▸ Task to complete
State how many lines in the entries below include the string "ankle", and give nothing beyond that number.

--- Study material Enclosed Below ---

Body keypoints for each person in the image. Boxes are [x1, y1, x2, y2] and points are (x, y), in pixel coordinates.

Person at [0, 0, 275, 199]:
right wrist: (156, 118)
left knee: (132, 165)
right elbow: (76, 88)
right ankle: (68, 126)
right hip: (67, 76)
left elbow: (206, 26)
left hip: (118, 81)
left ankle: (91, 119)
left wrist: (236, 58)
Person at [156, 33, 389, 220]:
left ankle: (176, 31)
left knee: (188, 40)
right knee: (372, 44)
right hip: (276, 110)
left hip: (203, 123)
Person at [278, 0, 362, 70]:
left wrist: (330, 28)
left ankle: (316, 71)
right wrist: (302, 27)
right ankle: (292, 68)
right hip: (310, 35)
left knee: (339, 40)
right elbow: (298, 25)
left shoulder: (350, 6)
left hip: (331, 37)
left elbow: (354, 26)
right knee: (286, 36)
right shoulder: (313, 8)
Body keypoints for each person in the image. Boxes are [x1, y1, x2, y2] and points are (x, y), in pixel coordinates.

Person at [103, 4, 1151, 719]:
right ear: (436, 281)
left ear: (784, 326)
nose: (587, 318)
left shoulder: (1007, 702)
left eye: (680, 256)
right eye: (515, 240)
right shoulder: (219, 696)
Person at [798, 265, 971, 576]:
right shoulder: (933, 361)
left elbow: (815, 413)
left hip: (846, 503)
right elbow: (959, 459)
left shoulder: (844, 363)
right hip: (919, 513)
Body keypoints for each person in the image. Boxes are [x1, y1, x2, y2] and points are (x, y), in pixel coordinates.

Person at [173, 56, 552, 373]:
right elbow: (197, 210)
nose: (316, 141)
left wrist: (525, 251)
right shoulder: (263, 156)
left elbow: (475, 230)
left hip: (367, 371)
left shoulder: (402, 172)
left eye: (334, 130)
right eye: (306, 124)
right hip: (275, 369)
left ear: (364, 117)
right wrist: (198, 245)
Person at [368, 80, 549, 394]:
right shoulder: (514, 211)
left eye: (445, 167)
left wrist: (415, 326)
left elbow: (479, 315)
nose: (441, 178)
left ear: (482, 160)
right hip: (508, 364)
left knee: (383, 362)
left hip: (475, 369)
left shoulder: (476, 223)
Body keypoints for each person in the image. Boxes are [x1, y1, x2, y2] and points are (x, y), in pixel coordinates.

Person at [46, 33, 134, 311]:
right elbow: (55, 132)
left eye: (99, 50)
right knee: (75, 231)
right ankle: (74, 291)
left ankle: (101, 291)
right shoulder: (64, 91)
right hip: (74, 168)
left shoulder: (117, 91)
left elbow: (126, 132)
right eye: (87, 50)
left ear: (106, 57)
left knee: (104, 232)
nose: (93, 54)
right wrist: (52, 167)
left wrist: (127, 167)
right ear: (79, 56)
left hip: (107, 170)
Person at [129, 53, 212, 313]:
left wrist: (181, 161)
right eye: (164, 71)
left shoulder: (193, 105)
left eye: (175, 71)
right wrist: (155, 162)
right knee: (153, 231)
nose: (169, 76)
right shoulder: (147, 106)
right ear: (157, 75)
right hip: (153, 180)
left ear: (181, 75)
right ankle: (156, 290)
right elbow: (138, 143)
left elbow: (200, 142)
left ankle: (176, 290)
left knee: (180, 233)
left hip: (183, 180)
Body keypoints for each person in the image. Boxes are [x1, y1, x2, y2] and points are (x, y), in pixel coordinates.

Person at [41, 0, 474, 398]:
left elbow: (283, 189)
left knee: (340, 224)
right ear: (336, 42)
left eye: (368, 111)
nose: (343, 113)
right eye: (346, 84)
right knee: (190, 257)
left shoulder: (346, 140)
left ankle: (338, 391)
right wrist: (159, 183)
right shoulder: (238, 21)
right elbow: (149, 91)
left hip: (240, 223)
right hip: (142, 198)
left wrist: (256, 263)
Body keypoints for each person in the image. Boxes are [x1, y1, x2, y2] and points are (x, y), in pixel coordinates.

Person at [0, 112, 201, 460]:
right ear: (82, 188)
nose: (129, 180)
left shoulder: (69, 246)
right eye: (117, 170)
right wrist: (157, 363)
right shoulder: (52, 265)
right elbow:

--- End of Enclosed Study material ---

▸ Answer to this problem
10